*** Block opens ***
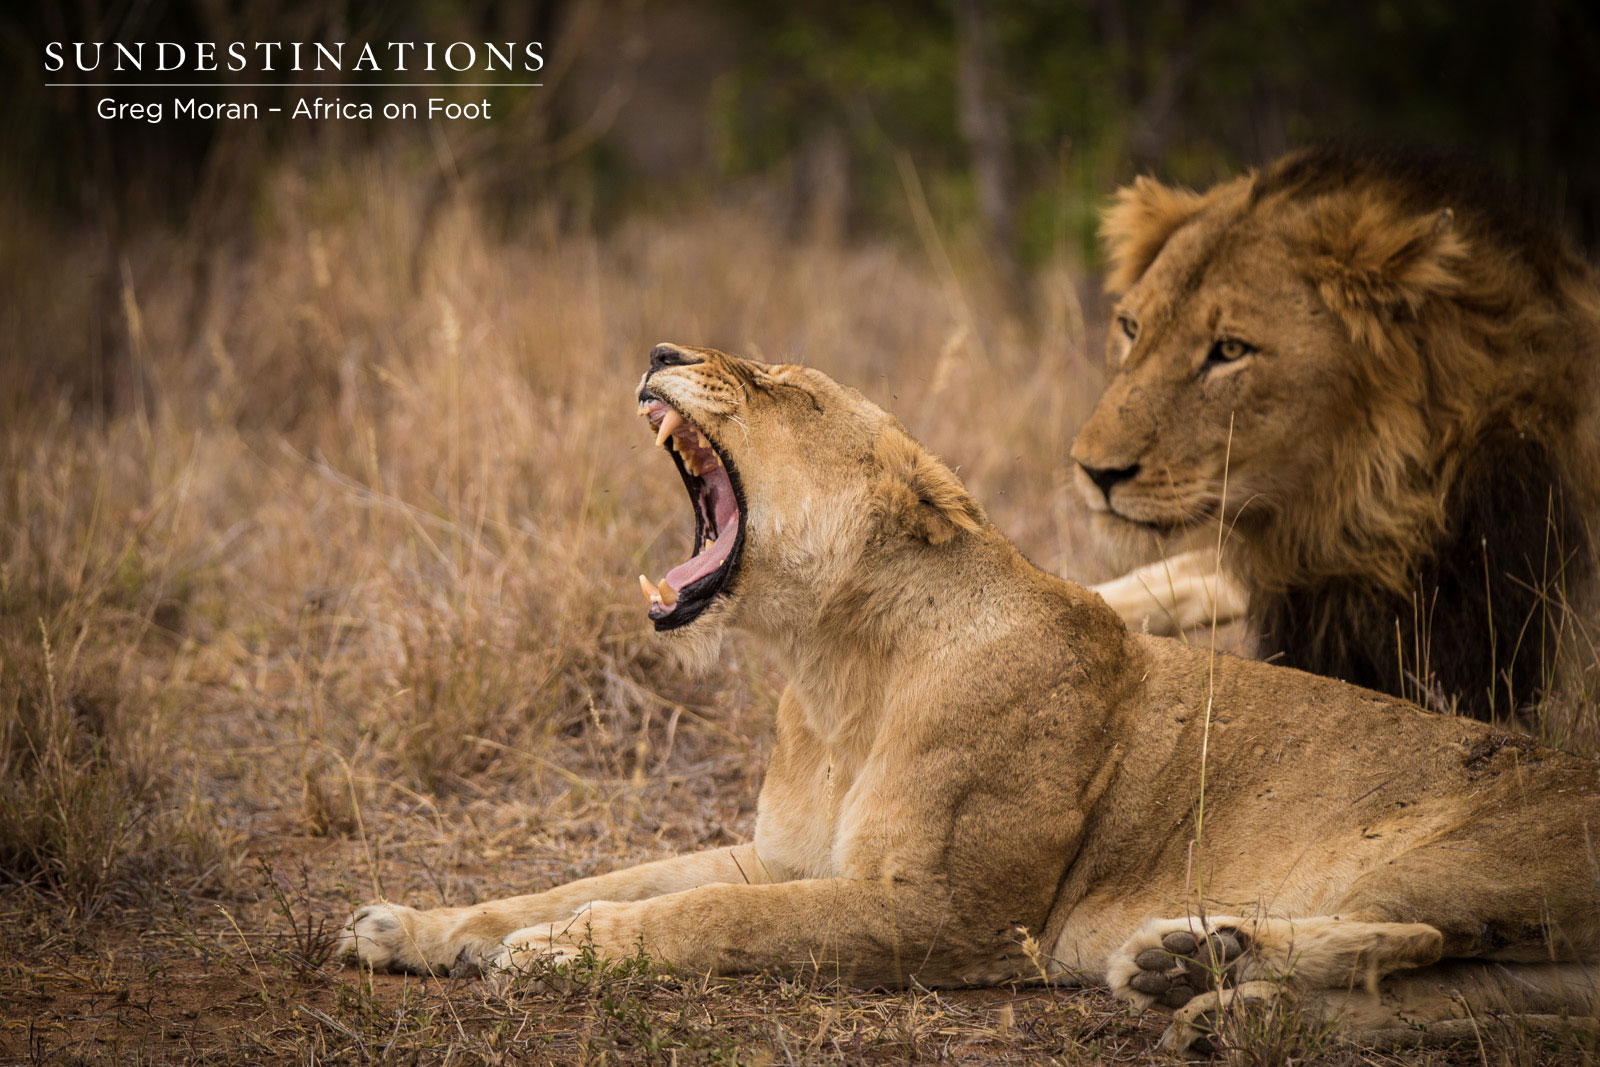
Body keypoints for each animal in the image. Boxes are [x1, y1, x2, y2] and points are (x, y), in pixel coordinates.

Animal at [341, 343, 1600, 1055]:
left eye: (774, 383)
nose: (658, 342)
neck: (835, 666)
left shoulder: (947, 909)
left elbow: (703, 918)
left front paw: (565, 947)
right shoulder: (787, 854)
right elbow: (602, 876)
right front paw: (418, 926)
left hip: (1439, 845)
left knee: (1423, 934)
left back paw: (1195, 961)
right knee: (1478, 985)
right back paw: (1219, 996)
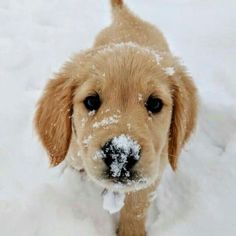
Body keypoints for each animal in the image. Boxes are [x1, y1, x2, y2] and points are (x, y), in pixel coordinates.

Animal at [34, 0, 197, 235]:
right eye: (91, 101)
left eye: (155, 103)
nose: (121, 154)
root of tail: (128, 18)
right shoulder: (75, 150)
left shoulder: (154, 168)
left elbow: (137, 204)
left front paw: (132, 230)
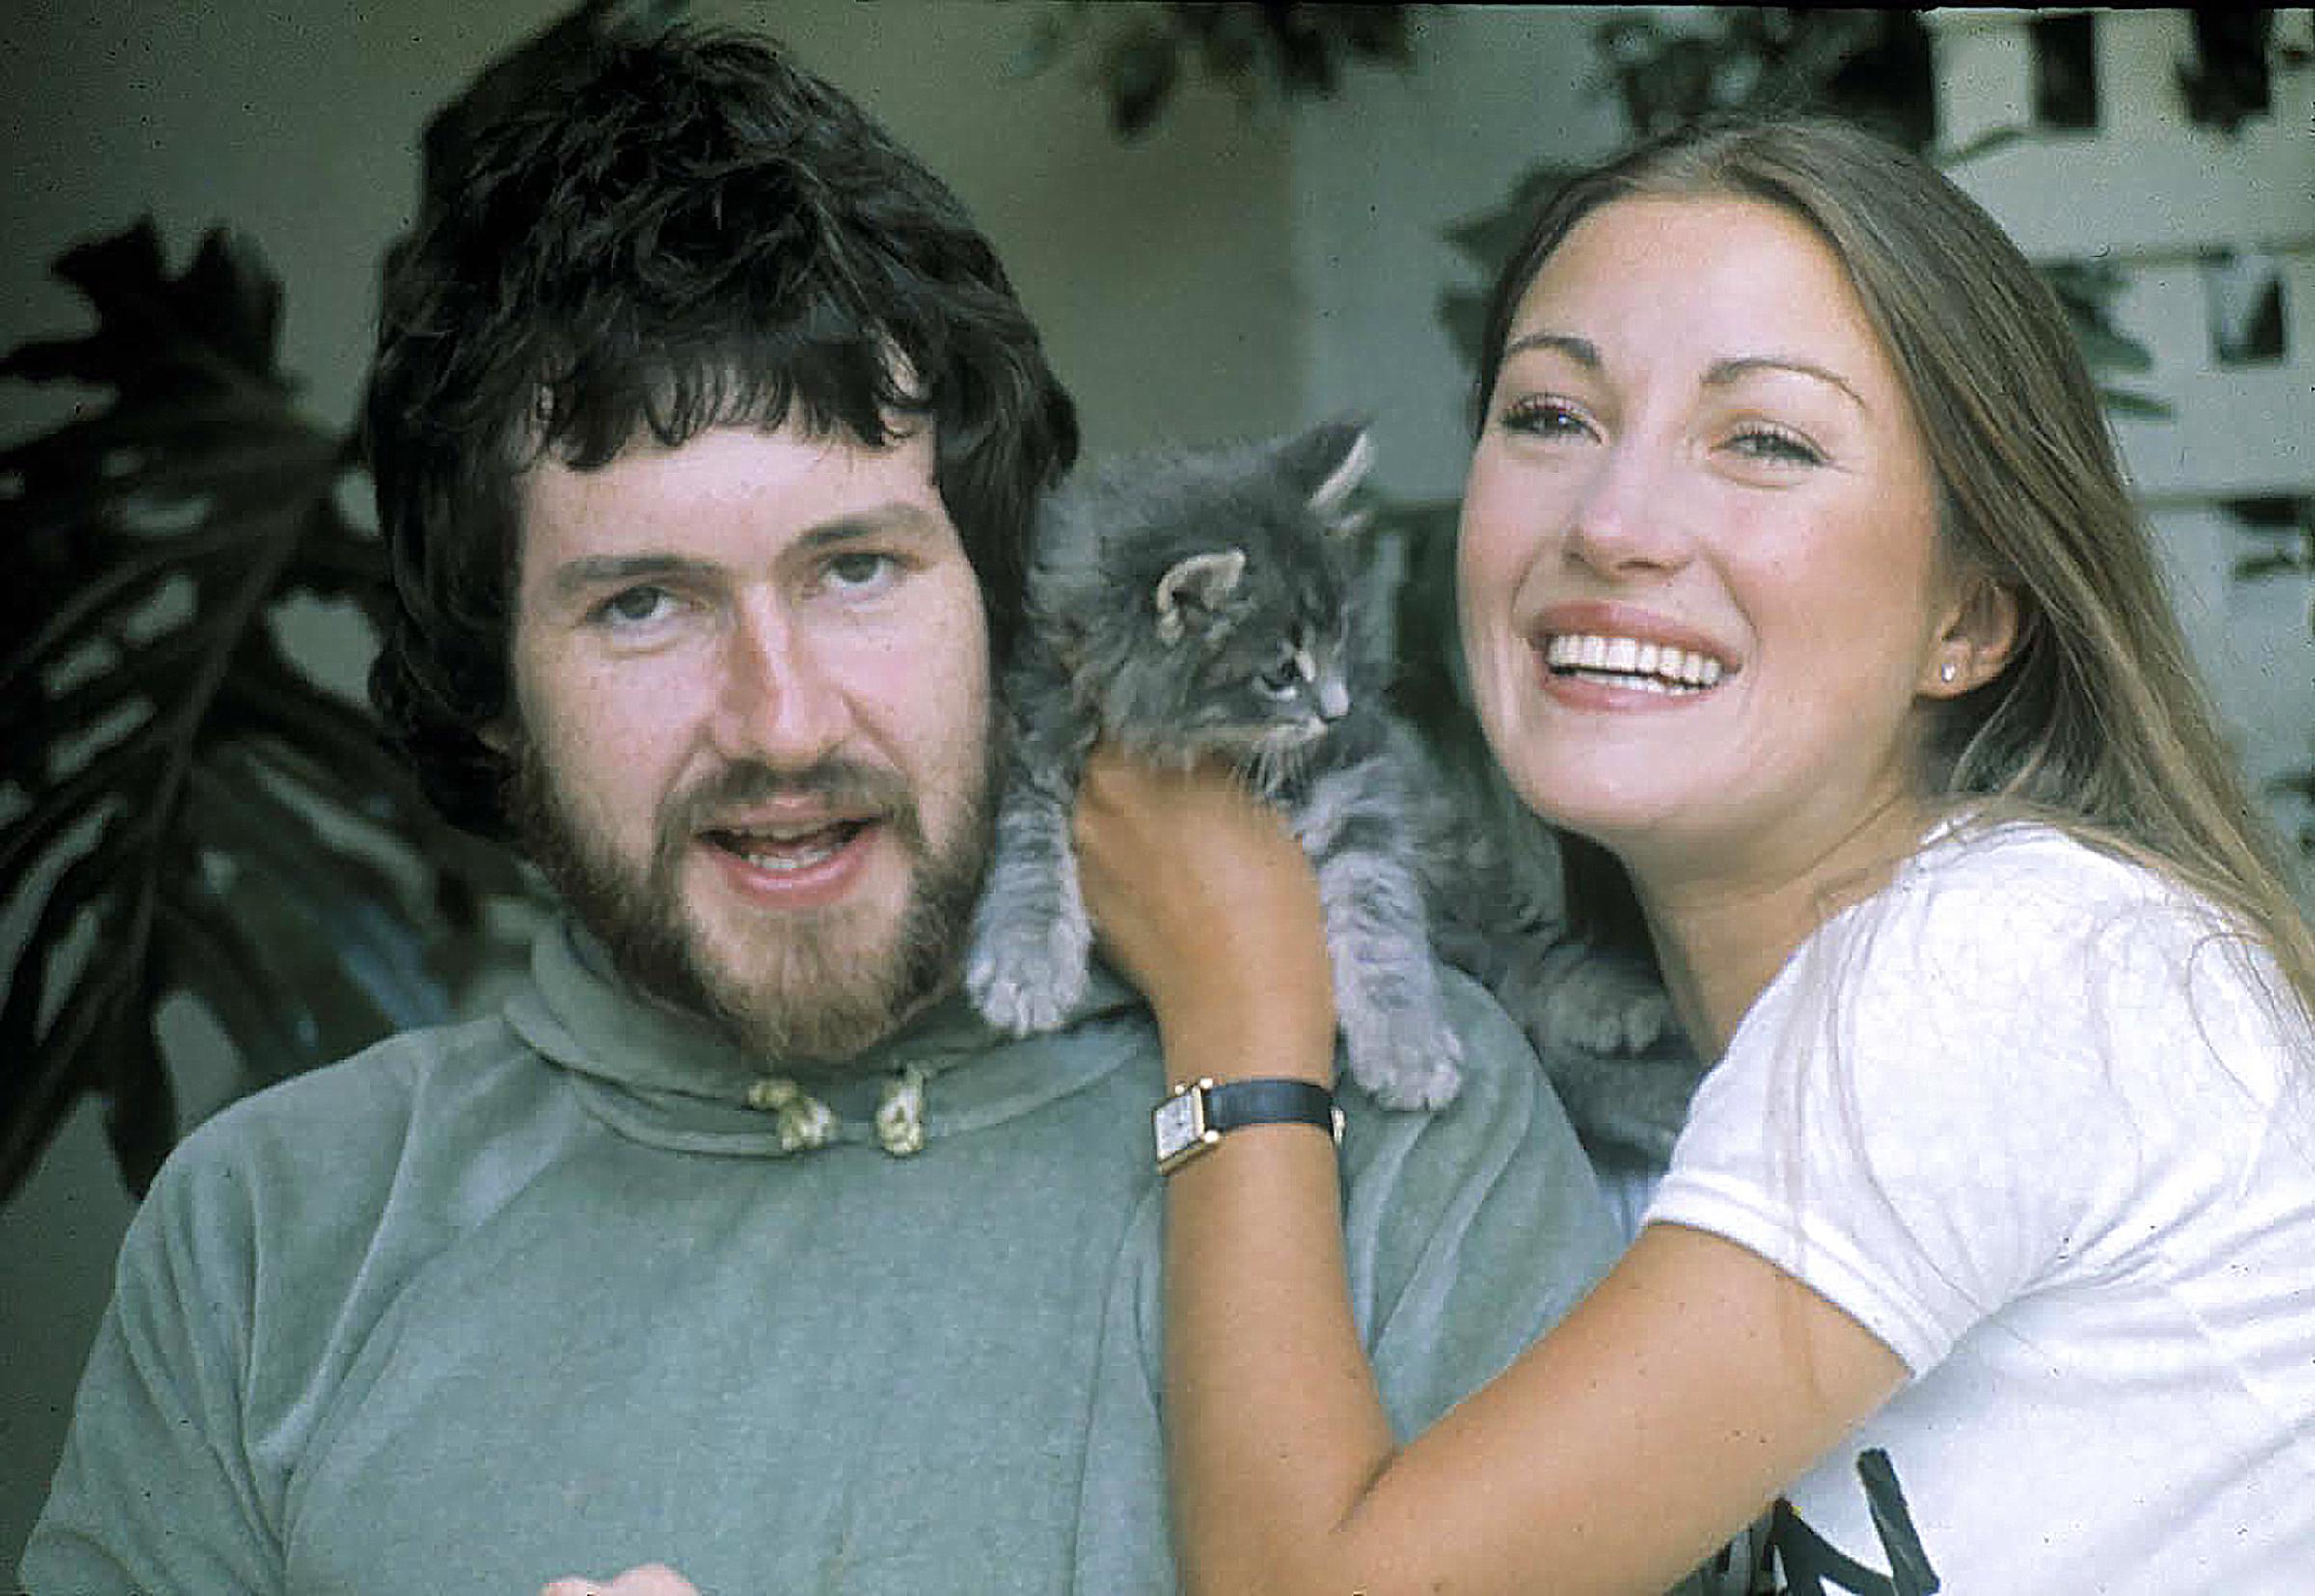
*** Block closes ***
Task objective =>
Take the line containing "left eye: (155, 103)" and every line after it to the end of the records, and restate them verbatim, with no pictures.

Task result =>
left eye: (155, 103)
nose: (121, 154)
root of tail: (128, 18)
right shoulder: (75, 150)
left shoulder: (154, 168)
left elbow: (137, 204)
left front paw: (132, 230)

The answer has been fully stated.